ASSIGNED TASK —
Every line from the one with "57: (416, 239)" to the one with "178: (281, 132)", including those two, is to be copied exactly; all other lines of the entries below are left out.

DATASET RECORDS —
══════════

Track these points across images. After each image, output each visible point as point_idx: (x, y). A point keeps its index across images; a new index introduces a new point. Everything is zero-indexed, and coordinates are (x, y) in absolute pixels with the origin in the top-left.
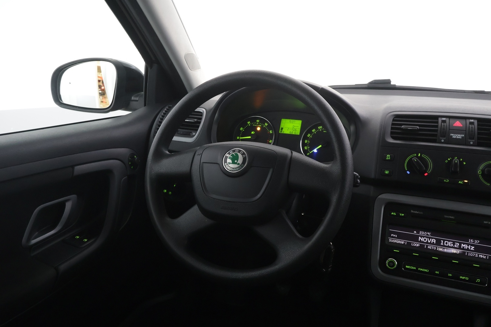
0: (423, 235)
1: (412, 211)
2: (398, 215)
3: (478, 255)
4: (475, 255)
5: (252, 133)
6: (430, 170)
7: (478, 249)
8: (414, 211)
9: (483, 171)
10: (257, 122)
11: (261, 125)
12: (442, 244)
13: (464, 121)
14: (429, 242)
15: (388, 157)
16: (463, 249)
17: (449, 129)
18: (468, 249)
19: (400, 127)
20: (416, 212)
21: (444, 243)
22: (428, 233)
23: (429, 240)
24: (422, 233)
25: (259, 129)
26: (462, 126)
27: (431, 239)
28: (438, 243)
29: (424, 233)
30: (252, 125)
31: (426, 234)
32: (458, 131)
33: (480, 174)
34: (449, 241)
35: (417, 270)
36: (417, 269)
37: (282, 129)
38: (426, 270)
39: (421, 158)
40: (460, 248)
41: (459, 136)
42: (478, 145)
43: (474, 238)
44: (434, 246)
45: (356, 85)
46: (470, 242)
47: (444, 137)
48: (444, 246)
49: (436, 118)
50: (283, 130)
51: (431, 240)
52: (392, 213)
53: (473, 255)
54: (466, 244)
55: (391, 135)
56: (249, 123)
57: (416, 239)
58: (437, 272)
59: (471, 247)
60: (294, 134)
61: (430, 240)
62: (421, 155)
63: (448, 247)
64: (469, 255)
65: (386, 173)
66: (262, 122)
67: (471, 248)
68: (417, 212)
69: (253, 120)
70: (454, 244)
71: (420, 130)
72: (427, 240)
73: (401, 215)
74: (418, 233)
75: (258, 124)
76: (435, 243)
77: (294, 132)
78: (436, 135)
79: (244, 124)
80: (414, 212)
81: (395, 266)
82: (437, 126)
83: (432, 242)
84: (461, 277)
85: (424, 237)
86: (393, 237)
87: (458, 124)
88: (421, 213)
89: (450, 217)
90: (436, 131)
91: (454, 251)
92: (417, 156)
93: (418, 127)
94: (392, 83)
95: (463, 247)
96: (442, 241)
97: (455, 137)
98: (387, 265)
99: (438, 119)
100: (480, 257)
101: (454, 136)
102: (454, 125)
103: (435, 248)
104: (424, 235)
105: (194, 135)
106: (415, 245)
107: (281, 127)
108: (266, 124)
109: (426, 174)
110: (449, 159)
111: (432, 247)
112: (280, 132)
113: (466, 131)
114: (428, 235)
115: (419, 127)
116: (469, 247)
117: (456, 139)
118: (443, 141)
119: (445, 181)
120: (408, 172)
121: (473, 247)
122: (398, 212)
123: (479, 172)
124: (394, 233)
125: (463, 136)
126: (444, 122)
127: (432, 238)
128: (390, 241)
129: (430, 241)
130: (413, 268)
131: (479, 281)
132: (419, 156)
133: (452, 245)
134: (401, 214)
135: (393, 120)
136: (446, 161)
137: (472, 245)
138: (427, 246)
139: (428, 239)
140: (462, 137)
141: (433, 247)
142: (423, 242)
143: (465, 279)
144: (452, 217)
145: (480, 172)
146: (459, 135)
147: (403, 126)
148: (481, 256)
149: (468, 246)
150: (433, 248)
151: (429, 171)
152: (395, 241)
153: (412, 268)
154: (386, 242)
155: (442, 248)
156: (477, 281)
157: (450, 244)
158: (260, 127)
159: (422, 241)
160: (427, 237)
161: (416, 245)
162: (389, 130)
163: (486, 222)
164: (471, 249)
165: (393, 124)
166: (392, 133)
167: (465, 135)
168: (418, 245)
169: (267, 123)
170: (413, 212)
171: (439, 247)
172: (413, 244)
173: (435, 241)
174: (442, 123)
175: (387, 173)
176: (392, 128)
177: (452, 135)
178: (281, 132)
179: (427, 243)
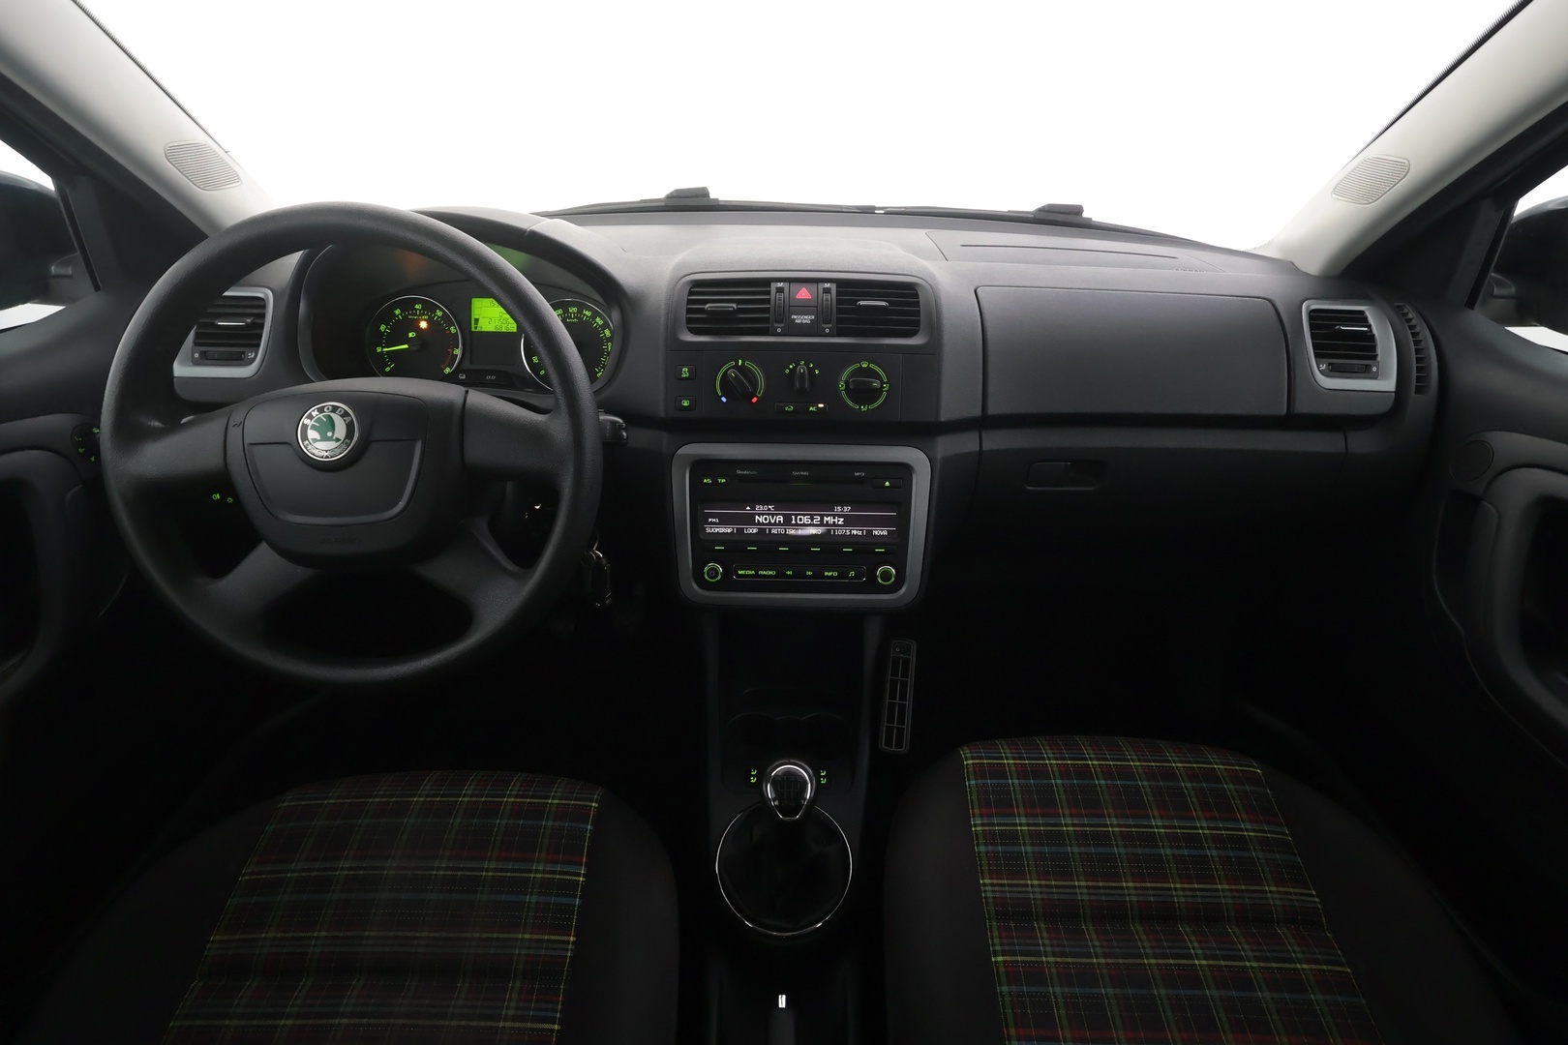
0: (762, 511)
1: (739, 472)
2: (715, 483)
3: (850, 532)
4: (846, 532)
5: (411, 335)
6: (760, 393)
7: (849, 521)
8: (741, 471)
9: (847, 383)
10: (416, 310)
11: (427, 315)
12: (793, 522)
13: (813, 286)
14: (773, 522)
15: (685, 372)
16: (827, 524)
17: (789, 306)
18: (834, 524)
19: (703, 307)
20: (745, 472)
21: (796, 520)
22: (770, 507)
24: (759, 508)
25: (423, 325)
26: (811, 297)
28: (787, 522)
29: (763, 508)
30: (405, 318)
31: (766, 508)
32: (804, 308)
33: (843, 390)
34: (804, 515)
35: (757, 575)
36: (757, 572)
37: (477, 320)
38: (771, 573)
39: (742, 369)
40: (821, 524)
41: (806, 319)
42: (840, 334)
43: (843, 504)
44: (781, 528)
45: (642, 201)
46: (837, 512)
47: (782, 321)
48: (797, 525)
49: (766, 283)
50: (480, 324)
51: (776, 518)
52: (705, 481)
53: (842, 532)
54: (831, 515)
55: (688, 326)
56: (398, 312)
57: (750, 520)
58: (788, 573)
59: (839, 519)
60: (504, 330)
61: (774, 518)
62: (743, 363)
63: (804, 525)
64: (836, 534)
66: (429, 308)
67: (838, 521)
68: (747, 473)
69: (408, 305)
70: (812, 519)
71: (739, 311)
72: (770, 518)
74: (753, 509)
75: (421, 315)
76: (782, 522)
77: (504, 326)
78: (767, 320)
79: (386, 318)
80: (743, 472)
81: (719, 578)
82: (768, 301)
83: (777, 522)
84: (826, 574)
85: (763, 514)
86: (712, 523)
87: (804, 293)
88: (755, 473)
89: (802, 473)
90: (767, 310)
91: (812, 531)
92: (736, 366)
93: (734, 305)
94: (712, 196)
95: (827, 522)
96: (793, 517)
97: (799, 321)
98: (706, 577)
99: (770, 287)
100: (853, 534)
101: (799, 319)
102: (797, 297)
103: (783, 531)
104: (764, 511)
105: (253, 360)
106: (751, 531)
107: (473, 318)
108: (439, 313)
109: (755, 400)
110: (791, 367)
112: (473, 329)
113: (817, 306)
114: (769, 509)
115: (738, 304)
116: (836, 520)
117: (801, 324)
118: (779, 330)
119: (787, 408)
120: (724, 399)
121: (842, 519)
122: (714, 478)
123: (841, 386)
124: (713, 516)
125: (813, 317)
126: (780, 290)
127: (777, 515)
128: (708, 531)
129: (774, 520)
130: (750, 572)
131: (853, 575)
132: (740, 364)
133: (810, 520)
134: (720, 480)
135: (691, 293)
136: (787, 371)
137: (840, 516)
138: (770, 530)
139: (770, 516)
140: (811, 320)
141: (779, 530)
142: (763, 524)
143: (832, 575)
144: (805, 473)
146: (806, 317)
147: (708, 305)
148: (855, 532)
149: (834, 518)
152: (717, 530)
153: (748, 573)
154: (701, 536)
155: (794, 529)
156: (850, 576)
157: (806, 520)
158: (425, 320)
159: (761, 522)
160: (768, 514)
162: (683, 315)
163: (858, 474)
164: (840, 523)
165: (690, 302)
166: (689, 321)
167: (817, 317)
168: (755, 531)
169: (441, 310)
171: (789, 529)
172: (746, 531)
173: (782, 519)
174: (777, 294)
175: (686, 404)
176: (689, 311)
177: (795, 317)
178: (476, 328)
179: (770, 524)
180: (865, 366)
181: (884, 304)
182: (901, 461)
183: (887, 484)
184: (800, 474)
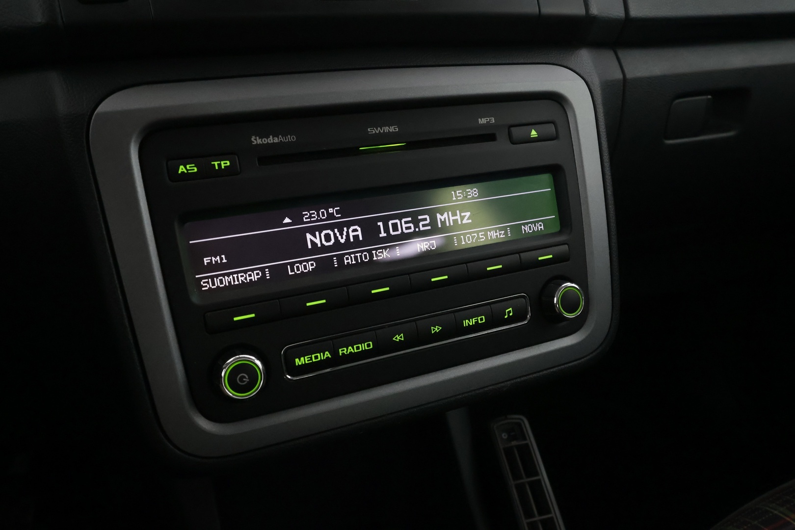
0: (317, 221)
1: (257, 141)
2: (206, 172)
3: (486, 235)
4: (478, 238)
7: (480, 215)
8: (261, 138)
12: (383, 234)
14: (342, 241)
16: (444, 228)
18: (456, 225)
20: (271, 140)
21: (387, 230)
22: (331, 211)
23: (341, 234)
24: (310, 217)
27: (345, 229)
28: (371, 236)
29: (318, 215)
31: (323, 215)
34: (400, 217)
35: (336, 360)
36: (335, 353)
38: (363, 347)
40: (434, 229)
44: (362, 252)
46: (457, 201)
48: (390, 238)
51: (348, 232)
52: (182, 169)
53: (473, 237)
54: (447, 209)
57: (296, 244)
58: (398, 338)
59: (463, 214)
61: (345, 233)
64: (463, 243)
67: (462, 218)
68: (276, 140)
70: (416, 223)
72: (335, 234)
73: (219, 165)
74: (297, 220)
76: (361, 238)
80: (265, 141)
81: (260, 383)
83: (352, 240)
84: (466, 323)
85: (320, 229)
86: (211, 267)
88: (291, 138)
89: (386, 129)
91: (421, 245)
95: (443, 223)
96: (380, 224)
98: (230, 392)
100: (491, 237)
103: (365, 256)
104: (322, 220)
106: (302, 268)
111: (356, 258)
114: (331, 216)
116: (458, 217)
121: (468, 214)
122: (202, 158)
124: (213, 249)
127: (349, 224)
128: (206, 285)
129: (344, 237)
130: (321, 357)
131: (511, 314)
133: (411, 225)
134: (216, 163)
137: (463, 208)
138: (340, 258)
139: (336, 230)
141: (358, 255)
142: (324, 249)
143: (477, 322)
144: (392, 129)
148: (494, 234)
149: (454, 214)
150: (361, 256)
152: (226, 280)
153: (316, 357)
154: (195, 299)
155: (385, 248)
156: (506, 317)
157: (404, 225)
159: (319, 245)
160: (331, 227)
161: (305, 267)
163: (483, 121)
164: (465, 221)
168: (310, 267)
170: (259, 141)
171: (376, 249)
172: (292, 270)
173: (359, 233)
179: (337, 246)
182: (549, 89)
183: (534, 133)
184: (382, 132)
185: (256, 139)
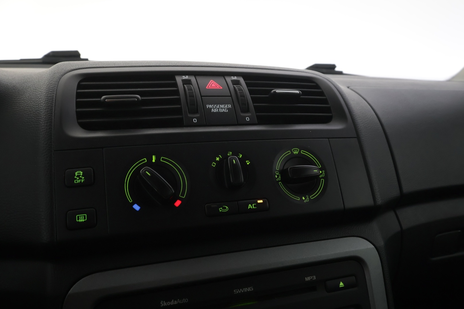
6: (184, 192)
8: (166, 301)
9: (283, 172)
15: (78, 176)
17: (201, 96)
19: (100, 99)
20: (173, 303)
26: (222, 88)
32: (217, 97)
33: (279, 181)
39: (158, 165)
41: (223, 108)
42: (260, 122)
47: (197, 112)
55: (80, 121)
62: (157, 159)
65: (80, 221)
68: (176, 303)
71: (144, 102)
78: (179, 111)
80: (169, 303)
88: (185, 301)
89: (246, 290)
90: (177, 101)
92: (150, 162)
93: (139, 97)
97: (215, 111)
99: (175, 80)
101: (215, 108)
102: (207, 88)
109: (178, 203)
110: (218, 159)
113: (231, 96)
115: (141, 96)
117: (219, 113)
118: (195, 121)
119: (221, 210)
120: (137, 207)
123: (276, 177)
125: (230, 106)
126: (187, 83)
132: (154, 161)
135: (79, 87)
136: (214, 165)
140: (228, 109)
144: (249, 289)
145: (278, 176)
146: (222, 106)
147: (103, 97)
151: (183, 195)
162: (72, 109)
163: (308, 279)
165: (78, 95)
166: (79, 115)
167: (233, 106)
170: (165, 304)
174: (185, 85)
175: (82, 220)
176: (79, 105)
177: (210, 106)
180: (296, 153)
181: (298, 92)
182: (352, 254)
183: (341, 284)
184: (243, 292)
185: (163, 303)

══════════

WRITTEN SOLUTION —
57: (416, 239)
58: (437, 272)
59: (471, 247)
60: (294, 134)
61: (430, 240)
62: (421, 155)
63: (448, 247)
64: (469, 255)
65: (386, 173)
66: (262, 122)
67: (471, 248)
68: (417, 212)
69: (253, 120)
70: (454, 244)
71: (420, 130)
72: (427, 240)
73: (401, 215)
74: (418, 233)
75: (258, 124)
76: (435, 243)
77: (294, 132)
78: (436, 135)
79: (244, 124)
80: (414, 212)
81: (395, 266)
82: (437, 126)
83: (432, 242)
84: (461, 277)
85: (424, 237)
86: (393, 237)
87: (458, 124)
88: (421, 213)
89: (450, 217)
90: (436, 131)
91: (454, 251)
92: (417, 156)
93: (418, 127)
94: (392, 83)
95: (463, 247)
96: (442, 241)
97: (455, 137)
98: (387, 265)
99: (438, 119)
100: (480, 257)
101: (454, 136)
102: (454, 125)
103: (435, 248)
104: (424, 235)
105: (194, 135)
106: (415, 245)
107: (281, 127)
108: (266, 124)
109: (426, 174)
110: (449, 159)
111: (432, 247)
112: (280, 132)
113: (466, 131)
114: (428, 235)
115: (419, 127)
116: (469, 247)
117: (456, 139)
118: (443, 141)
119: (445, 181)
120: (408, 172)
121: (473, 247)
122: (398, 212)
123: (479, 172)
124: (394, 233)
125: (463, 136)
126: (444, 122)
127: (432, 238)
128: (390, 241)
129: (430, 241)
130: (413, 268)
131: (479, 281)
132: (419, 156)
133: (452, 245)
134: (401, 214)
135: (393, 120)
136: (446, 161)
137: (472, 245)
138: (427, 246)
139: (428, 239)
140: (462, 137)
141: (433, 247)
142: (423, 242)
143: (465, 279)
144: (452, 217)
145: (480, 172)
146: (459, 135)
147: (403, 126)
148: (481, 256)
149: (468, 246)
150: (433, 248)
151: (429, 171)
152: (395, 241)
153: (412, 268)
154: (386, 242)
155: (442, 248)
156: (477, 281)
157: (450, 244)
158: (260, 127)
159: (422, 241)
160: (427, 237)
161: (416, 245)
162: (389, 130)
163: (486, 222)
164: (471, 249)
165: (393, 124)
166: (392, 133)
167: (465, 135)
168: (418, 245)
169: (267, 123)
170: (413, 212)
171: (439, 247)
172: (413, 244)
173: (435, 241)
174: (442, 123)
175: (387, 173)
176: (392, 128)
177: (452, 135)
178: (281, 132)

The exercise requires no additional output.